_Instructions_
1/ In the interview excerpt below, which essay by Thomas Nagel did Patrick Goddard draw inspiration from for his film?
2/ Decide whether each statement agrees with the interview excerpt below. For each one, answer yes or no and quote the words of the excerpt that settle it.
(a) Patrick Goddard has read the books by Vinciane Despret that Marie Rebecchi mentions.
(b) Nagel's essay was originally a lecture.
(c) Goddard's film starts from the same claim as the French debate about adopting the point of view of animals.
3/ Write out the stretch of the interview excerpt below from "Marie Rebecchi: Over" through "a different approach?".

_Selected text_
-----

Marie Rebecchi: Over the last ten years, there has been extensive debate in France about the possibility of adopting the point of view of animals to make a common world with them, attempting to rethink our relationship to the living and our inner animality. I am thinking, for example, of Vinciane Despret’s books Que diraient les animaux si… on leur posait les bonnes questions? (2012), Habiter en oiseau (2019) and by Baptiste Morizot, Sur la piste animale (2017). Has this school of thought also influenced your artistic work? Or was your film sparked by a different approach?

Patrick Goddard: My film very much starts from the opposite claim and I drew inspiration from – and dedicated a scene to – the philosopher Thomas Nagel’s essay (originally a lecture) What is it Like to be a Bat?

In this thought experiment about human consciousness, Nagel poses several conundrums posed by cognition and the insolubility of the mind-body problem owing to “facts beyond the reach of human concepts”, the limits of objectivity and reductionism, the “phenomenological features” of subjective experience, the limits of human imagination, and what it means to be a particular, conscious thing.
For Nagel we cannot know what it is like to be a bat – or more specifically: for a bat to be a bat. For while we can imagine hanging upside down, listening to the high pitch squeaks of sonar and eating insects, these phenomenological experiences do not translate to our own human cognition. Experience does not and cannot map across in any meaningful way.

I’m afraid I haven’t read the texts that you mention, but it perhaps sounds like they are searching for a system by which we can ascribe similarity, leading to empathy and therefore a system by which to ascribe value. While an underlying political commitment in my film is the importance of ascribing value to the animal, my central problematization is how might we go about giving value to the alien and that which we cannot understand. I want to know if it is possible to sympathise when empathy is impossible.

-----

_Data lines_
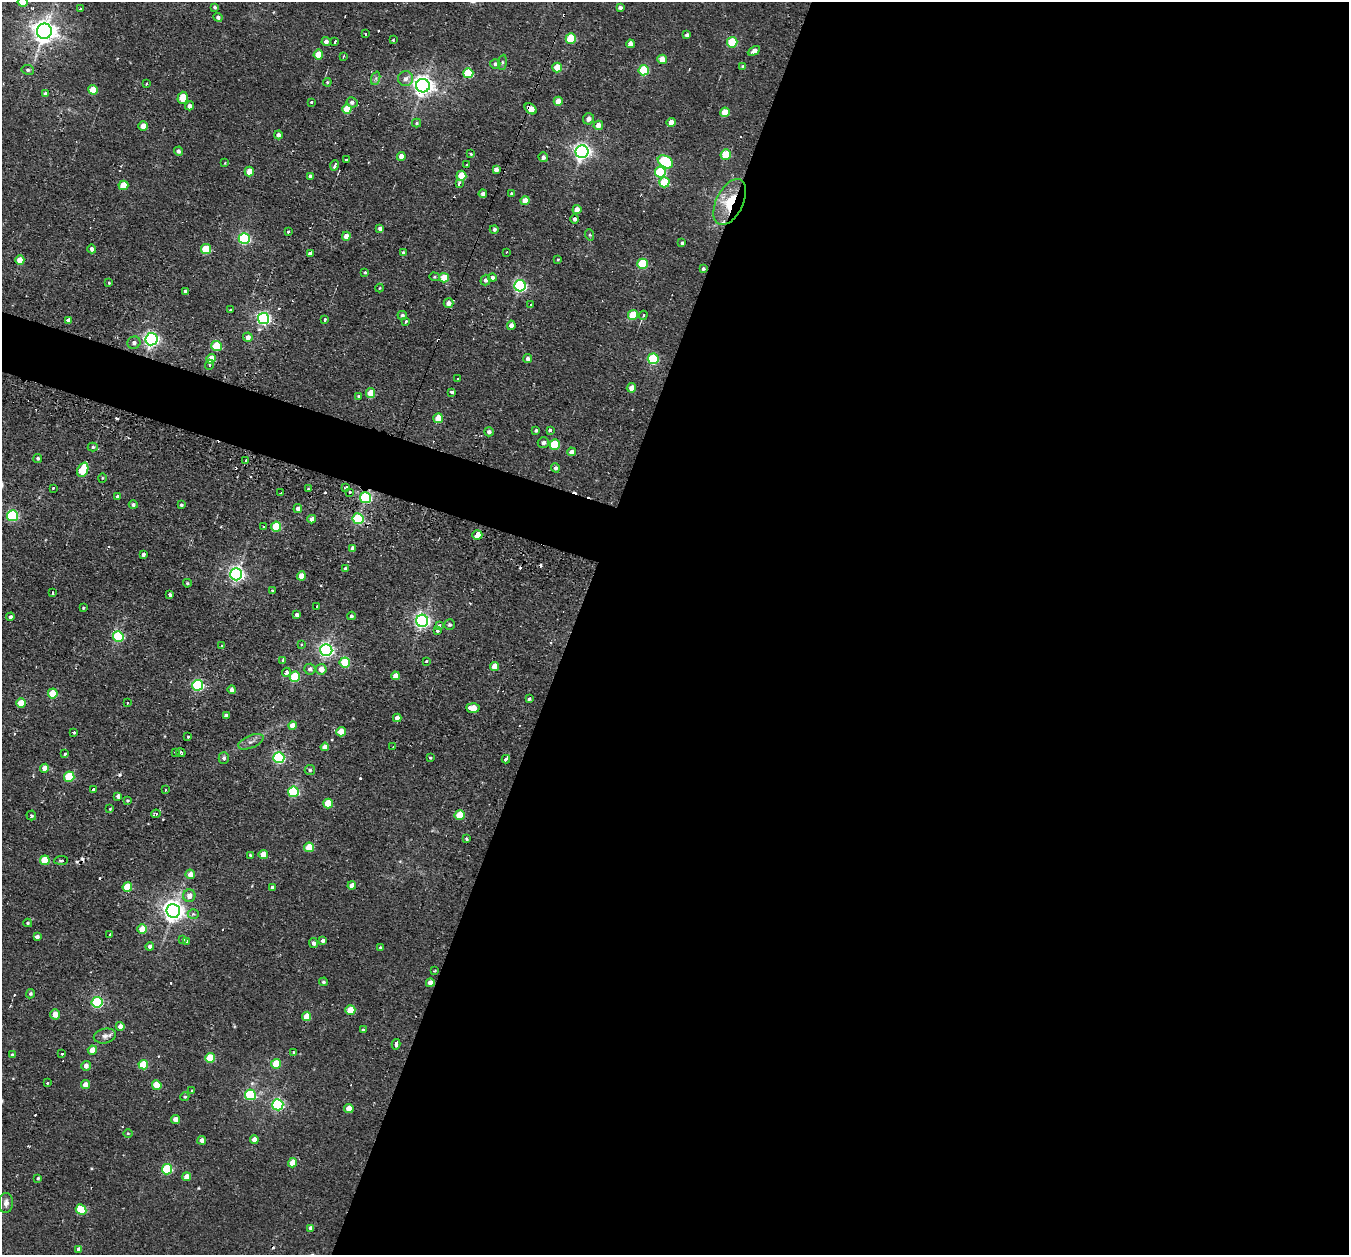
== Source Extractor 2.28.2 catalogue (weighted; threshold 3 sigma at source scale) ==
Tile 12 of 4 x 4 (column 4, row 3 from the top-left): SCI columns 4050-5396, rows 1424-2676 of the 5427 x 5445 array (HDU 1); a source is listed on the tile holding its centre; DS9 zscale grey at full resolution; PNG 1351 x 1257 px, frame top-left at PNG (2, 2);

-----

_Expected responses_
1/ What is it Like to be a Bat?

2/
(a) No: "I’m afraid I haven’t read the texts that you mention"
(b) Yes: "(originally a lecture)"
(c) No: "My film very much starts from the opposite claim"

3/
Marie Rebecchi: Over the last ten years, there has been extensive debate in France about the possibility of adopting the point of view of animals to make a common world with them, attempting to rethink our relationship to the living and our inner animality. I am thinking, for example, of Vinciane Despret’s books Que diraient les animaux si… on leur posait les bonnes questions? (2012), Habiter en oiseau (2019) and by Baptiste Morizot, Sur la piste animale (2017). Has this school of thought also influenced your artistic work? Or was your film sparked by a different approach?